Fußball in den sozialen Netzwerken

Wehe, wenn sie losgelassen

von Redaktion

Der ZDF-Reporter Bela Rethy hat schon vor fünf Jahren den Begriff „Asoziale Netzwerke“ benutzt. Nach einem Spiel des FC Bayern war er online massiv beschimpft und beleidigt worden. Selbstverständlich anonym, wie es in diesen Kreisen üblich ist.

Rethy hat sich im Laufe der Jahre ein dickes Fell zugelegt. Er kann die Schmähungen einordnen, die sich manchmal schwallartig über ihn ergießen. Verglichen mit persönlichen Begegnungen, bei denen Kritik überwiegend positiv und konstruktiv sei, empfindet er die Internet-Verrisse als „Ölfleck im Ozean“. Nicht schön, aber leider nicht immer zu verhindern.

Daran sollte denken, wer in diesen Tagen zum Hassobjekt namenloser Wirrköpfe wird. Große Sportveranstaltungen spielen sich immer auch in den Sozialen Medien ab, und das nicht nur in Form von Instagram-Inszenierungen, Facebook-Geflöte oder sonstigen Kampagnen. Die Weltmeisterschaft wirbelt auch eine ganze Menge Schmutz vom intellektuellen Bodensatz der Web-Gemeinde auf.

Bela Rethy kriegt das insofern hautnah mit, als seine ZDF-Kollegin Claudia Neumann seit WM-Beginn mit Kommentaren bedacht wird, die im richtigen Leben unweigerlich eine Strafanzeige nach sich ziehen würden.

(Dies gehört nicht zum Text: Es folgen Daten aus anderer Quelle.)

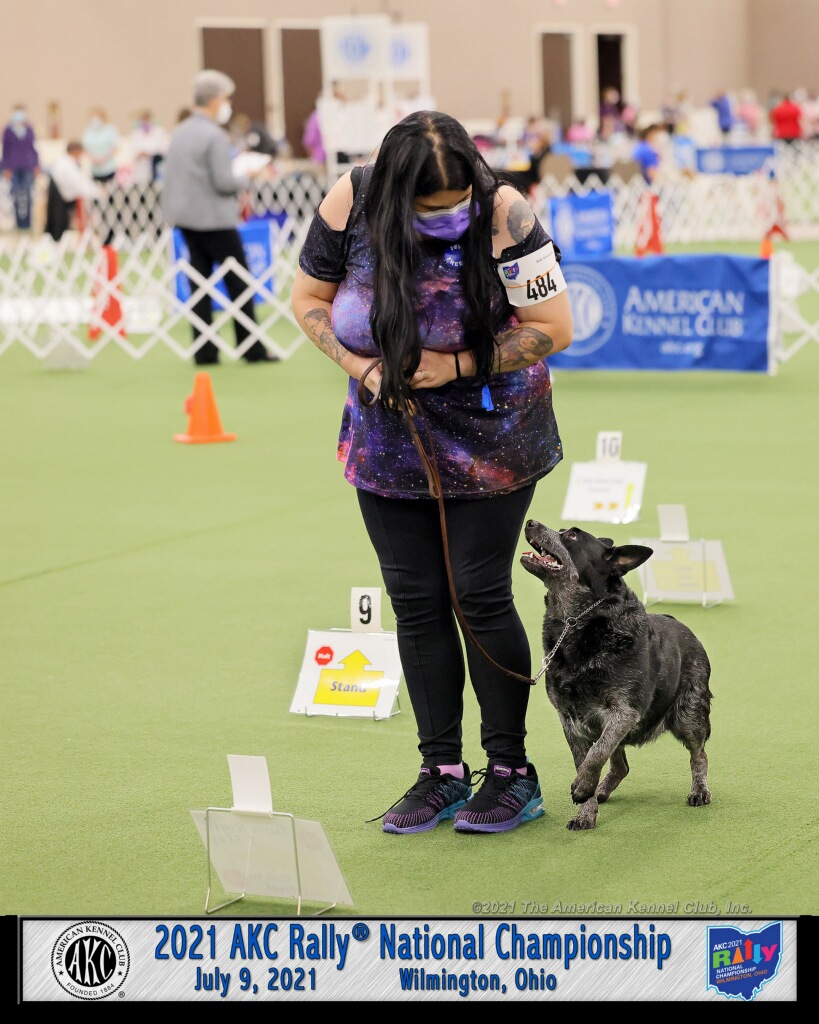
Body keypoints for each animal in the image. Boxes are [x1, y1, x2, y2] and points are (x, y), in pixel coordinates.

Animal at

Das Frustrierende daran ist nicht nur die erschütternde Schlichtheit der Beiträge. Schlimmer noch ist die Tatsache, dass Argumente, so logisch und vernünftig sie auch sein mögen, auf diesem Niveau keine Bedeutung mehr haben.

Noch übler ergeht es in diesen Tagen jenen Spielern, die das Pech haben, mit einer missglückten Aktion ein Tor verschuldet oder ein Spiel entschieden zu haben. Der schwedische Pechvogel Jimmy Durmaz, Sohn einer türkischen Einwanderer-Familie, zog sich mit seinem Foul, aus dem das deutsche 2:1 resultierte, den Unmut von Tausenden Rassisten, Soziopathen und sonstigen Idioten auf sich. Nicht viel besser erging es Südkoreas Verteidiger Hyun-Soo Jang, dem gegen Mexiko ein Handspiel unterlief. Seitdem gehen beim Präsidialamt Petitionen ein mit Namen wie „Vertreibt Jang und seine Familie aus Korea“.

Erst diese Woche ist eine Studie herausgekommen, wonach Hooligans außerhalb großer Fußballveranstaltungen durchaus gewaltfrei leben können. Ertönt aber der Anpfiff, gilt das alte Motto „Wehe, wenn sie losgelassen“, und das nicht nur im physischen Sinne. In dieser Hinsicht ist es bisher friedlich geblieben, dafür toben sich die Randexistenzen des Fußballs verbal richtig aus. Der WM und ihren Teilnehmern, auf dem Platz und an den Mikros, stehen noch zehrende Wochen bevor. Ein dickes Fell kann da hilfreich sein.